I’m helping one group of clients develop embedded software for ultrasound machines. I’m helping another client develop an augmented reality engine for smartglasses. Both of these are built from the ground up without reliance on other proprietary software.

Besides continuing to grow Nummist Media, my parents and I are working on a new venture.

Apart from business, this year we are finishing up a long project of building a home.

Which Python libraries are your favorite (core or 3rd party)?

Well, OpenCV looms large. Then, being interoperable with it, NumPy, SciPy, scikit-learn, and PyFFTW all enhance an OpenCV user’s repertoire of high-level functions. Together, they are great for rapid development of all kinds of scientific and machine learning applications.

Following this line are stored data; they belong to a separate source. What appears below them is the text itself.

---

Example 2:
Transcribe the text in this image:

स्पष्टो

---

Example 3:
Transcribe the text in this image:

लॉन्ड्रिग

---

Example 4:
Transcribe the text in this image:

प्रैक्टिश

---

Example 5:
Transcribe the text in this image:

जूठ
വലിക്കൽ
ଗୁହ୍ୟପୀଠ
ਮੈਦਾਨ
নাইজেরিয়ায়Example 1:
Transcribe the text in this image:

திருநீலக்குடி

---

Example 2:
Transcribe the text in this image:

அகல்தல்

I’ve also used TensorFlow and been amazed by the success with which its Inception image classifier learns from even a poor set of samples.

What advice do you have for other aspiring authors?

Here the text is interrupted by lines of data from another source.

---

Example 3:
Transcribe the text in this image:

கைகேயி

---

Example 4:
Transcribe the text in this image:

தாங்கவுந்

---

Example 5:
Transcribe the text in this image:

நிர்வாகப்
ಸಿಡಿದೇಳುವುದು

Writing a book, editing it, and then supporting the readers is a long, iterative process that involves many people and many changes. Writing a series of books, even more so. Many aspiring authors overcommit themselves, which often means they don’t finish the book at all or they end up cutting corners in the editing and support stages. Be realistic and disciplined about the commitments you make. Before writing a book, hopefully you already have enough writing experience to know your own productivity and work habits, and (this one is important) to know that you actually like to write. If you don’t know any of these things, you may want to try some smaller writing commitments first. For example, post some tutorials online in the form of articles, videos, or both. If you don’t have a site of your own for this, you may be able to contribute a guest tutorial to someone else’s site, potentially a book publisher’s site.

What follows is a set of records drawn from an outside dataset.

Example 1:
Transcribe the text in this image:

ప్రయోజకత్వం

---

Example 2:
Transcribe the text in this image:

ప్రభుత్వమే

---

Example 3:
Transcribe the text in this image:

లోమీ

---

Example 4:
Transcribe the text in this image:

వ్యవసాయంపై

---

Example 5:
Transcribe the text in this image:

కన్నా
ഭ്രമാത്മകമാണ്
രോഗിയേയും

Editing or publishing experience, if you have it, is also valuable because it will help you understand the jobs of other people on your project team.

Write setup instructions. Support as many platforms as you can. Your readers’ development environments and deployment targets will vary widely, unless perhaps you write a book about a specific embedded system.

Even a successful book may not earn much money for the author, at least not directly. Bear in mind that a lot of technical books are extreme niche products, like our dear iOS Application Development with OpenCV 3. Nonetheless, your book can be a great promotional tool for your career or business. As an author, you may get unsolicited offers quite regularly.

Is there anything else you’d like to say?

Be flexible, work hard, be sincere. Have courage and compassion. Appreciate loyalty, simplicity, and true beauty. Hug a cat.

Thanks so much for doing the interview!